Tuesday, March 18, 2008

Canadian Occupation of Afghanistan Another 10 Years?

Canadian PM Stephen Harper with his
Afghan puppet President Hamid Karzai

Troubled by their inability to defeat the Afghan resistance to a foreign occupation, last October 2007 the Canadian government set up a commission to “review” Canada’s role in Afghanistan. The Conservative government chose the prominent Liberal, John Manley, to head up the commission. The report called for the extension of the occupation, alongside calls for more troops and more weapons and equipment. With extra troops and weapons, the report says the war can be won “in less than ten years”. Just because the pro-war Conservatives and Liberals are saying that they're going to extend the occupation to at least 2011 shouldn’t have us thinking that it’s going to end by then. How many times have we heard over the last 7 years that the Canadian military will be out in “2005”... “2007”... “2009”... and now 2011?

The truth of Afghanistan today is that the once-hated Taliban is growing in popularity in the face of the brutal foreign military occupation and the corrupt puppet government of Hamid Karzai.

Little do Canadians know that Karzai’s government operates under a narrow and harsh interpretation of Islamic law under which many people are suffering. The effects of this theocratic dictatorship is demonstrated by the recent condemnation to death of a 23-year-old journalist/student Pervez Kambaksh for downloading an article about women and Islam So while Western politicians rant on about religious fundamentalism and the “war on terror”, it is they who installed and maintain the criminal and fundamentalist regime of Hamid Karzai. But the Karzai government and NATO forces know that they can buy out the corrupt and opportunist leaders of the Taliban, as they have in the past. Indeed, the occupying forces have already begun encouraging Karzai to negotiate with the Taliban. Whatever comes of these “peace efforts”, the people of Afghanistan will continue to suffer under occupation.

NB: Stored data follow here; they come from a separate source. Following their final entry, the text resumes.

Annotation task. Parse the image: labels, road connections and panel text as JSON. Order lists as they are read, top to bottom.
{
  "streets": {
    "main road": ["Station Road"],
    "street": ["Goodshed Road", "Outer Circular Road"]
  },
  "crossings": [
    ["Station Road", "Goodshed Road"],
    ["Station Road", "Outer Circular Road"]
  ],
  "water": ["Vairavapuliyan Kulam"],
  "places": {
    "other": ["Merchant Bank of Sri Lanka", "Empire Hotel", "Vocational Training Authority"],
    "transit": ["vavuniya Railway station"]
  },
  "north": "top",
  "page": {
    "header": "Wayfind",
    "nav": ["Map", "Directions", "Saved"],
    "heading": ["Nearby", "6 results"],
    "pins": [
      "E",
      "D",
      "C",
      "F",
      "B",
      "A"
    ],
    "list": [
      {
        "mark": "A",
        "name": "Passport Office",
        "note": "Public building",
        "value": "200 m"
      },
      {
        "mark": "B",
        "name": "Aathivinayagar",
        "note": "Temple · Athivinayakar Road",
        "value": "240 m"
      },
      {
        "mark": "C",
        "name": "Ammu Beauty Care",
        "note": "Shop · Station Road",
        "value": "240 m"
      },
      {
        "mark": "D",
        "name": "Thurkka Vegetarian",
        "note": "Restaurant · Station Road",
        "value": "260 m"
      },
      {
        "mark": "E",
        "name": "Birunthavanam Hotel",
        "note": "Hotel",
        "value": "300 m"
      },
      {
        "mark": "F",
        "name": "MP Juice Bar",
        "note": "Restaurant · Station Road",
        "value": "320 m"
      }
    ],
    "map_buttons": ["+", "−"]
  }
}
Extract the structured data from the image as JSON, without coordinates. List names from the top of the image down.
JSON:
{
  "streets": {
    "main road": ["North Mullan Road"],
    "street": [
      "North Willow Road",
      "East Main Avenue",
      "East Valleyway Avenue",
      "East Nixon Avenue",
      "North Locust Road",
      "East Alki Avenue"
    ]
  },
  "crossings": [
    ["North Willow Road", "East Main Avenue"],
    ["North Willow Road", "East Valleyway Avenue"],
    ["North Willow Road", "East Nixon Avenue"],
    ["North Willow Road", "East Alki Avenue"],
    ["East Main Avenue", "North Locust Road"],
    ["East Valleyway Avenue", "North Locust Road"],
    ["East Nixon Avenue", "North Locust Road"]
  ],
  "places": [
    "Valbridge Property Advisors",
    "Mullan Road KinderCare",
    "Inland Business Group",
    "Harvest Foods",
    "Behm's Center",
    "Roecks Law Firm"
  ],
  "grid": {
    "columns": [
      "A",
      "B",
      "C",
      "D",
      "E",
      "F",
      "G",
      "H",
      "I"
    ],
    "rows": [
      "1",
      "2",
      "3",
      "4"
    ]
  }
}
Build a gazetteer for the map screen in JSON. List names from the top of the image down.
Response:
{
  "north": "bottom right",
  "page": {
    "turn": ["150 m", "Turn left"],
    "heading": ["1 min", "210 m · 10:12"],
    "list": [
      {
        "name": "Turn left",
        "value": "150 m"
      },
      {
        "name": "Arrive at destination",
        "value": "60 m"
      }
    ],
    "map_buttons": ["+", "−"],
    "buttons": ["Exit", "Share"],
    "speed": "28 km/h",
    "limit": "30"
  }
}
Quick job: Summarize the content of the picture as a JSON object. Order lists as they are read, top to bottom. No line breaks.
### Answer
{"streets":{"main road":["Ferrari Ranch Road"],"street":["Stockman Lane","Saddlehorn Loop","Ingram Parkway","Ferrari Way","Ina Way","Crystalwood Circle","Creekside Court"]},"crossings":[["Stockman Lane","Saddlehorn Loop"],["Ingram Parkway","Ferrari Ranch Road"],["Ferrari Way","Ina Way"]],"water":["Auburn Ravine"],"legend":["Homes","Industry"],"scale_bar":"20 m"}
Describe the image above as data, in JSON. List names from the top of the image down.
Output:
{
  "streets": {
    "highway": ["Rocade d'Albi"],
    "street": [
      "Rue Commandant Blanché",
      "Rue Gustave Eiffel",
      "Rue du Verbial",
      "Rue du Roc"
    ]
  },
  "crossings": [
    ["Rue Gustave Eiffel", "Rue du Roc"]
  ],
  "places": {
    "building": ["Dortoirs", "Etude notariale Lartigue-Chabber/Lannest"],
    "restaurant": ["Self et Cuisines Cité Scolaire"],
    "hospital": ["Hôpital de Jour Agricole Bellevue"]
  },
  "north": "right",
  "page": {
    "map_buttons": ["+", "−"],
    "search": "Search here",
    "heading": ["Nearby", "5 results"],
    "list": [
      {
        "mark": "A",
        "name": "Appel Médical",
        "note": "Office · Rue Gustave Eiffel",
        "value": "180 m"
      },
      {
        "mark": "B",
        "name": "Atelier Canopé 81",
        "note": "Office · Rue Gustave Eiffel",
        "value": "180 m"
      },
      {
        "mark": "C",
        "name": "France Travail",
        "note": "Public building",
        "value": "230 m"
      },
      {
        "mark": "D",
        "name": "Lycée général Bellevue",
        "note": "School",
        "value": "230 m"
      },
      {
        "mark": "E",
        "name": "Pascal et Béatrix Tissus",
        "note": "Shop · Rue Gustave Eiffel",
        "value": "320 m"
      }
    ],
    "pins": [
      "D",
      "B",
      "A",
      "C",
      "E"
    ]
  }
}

And what about all this talk of human rights? Today in Afghanistan, many marriages are contracted between older men and underage girls by extremely impoverished and desperate parents. Women are frequently killed and shot with no consequences. The former Women’s Affairs Minister of Afghanistan Sima Simar was dismissed from parliament for “blasphemy against Islam” because she referred to Karzai’s government as a rubber stamp democracy.

Furthermore, a recent report by the UN indicates that violence against women has doubled since the US/Canadian invasion. Suraya Subhrang, a member of the committee that released the UN report comments that "in spite of six years of international rhetoric on the emancipation of Afghan women, there has been no real change in the lives of millions of women".

And what about Canada’s record on torture? It is well documented that the Canadian government has continuously outsourced torture to its puppets in the Afghan, police and military forces.

Much is said about ‘progress’ and ‘victory’ in Afghanistan by the Canadian government; but we should be particularly worried about what is not being said. Exact numbers of Afghan casualties are not reported. And when casualties are reported, the victims are referred to as “Taliban supporters”.

Canadians should not be fooled by the politicians. What is undeniable is that the human rights situation in Afghanistan is worse today than it ever was under the Taliban. Consequently, the Afghan people are in insurgency, and the Taliban is appearing as the lesser of evils. However, progressive left-wing movements, like the Maoist Communist Party of Afghanistan – who also fought against the Soviet occupation in the 1980s – are also growing in support.

So while the politicians go on stirring fear amongst Canadians of what would happen if the troops withdrew from Afghanistan, Canadians should know that the Afghan people have resisted and defeated many occupations in the past, including the British and the Soviets. They will likely do the same to the Americans and Canadians.

The majority of working-class Canadians should cheer the prospects of the Canadian military being chased out of Afghanistan by a people's war. Maybe then Canadians can regain our crumbling healthcare, education, and public transportation systems.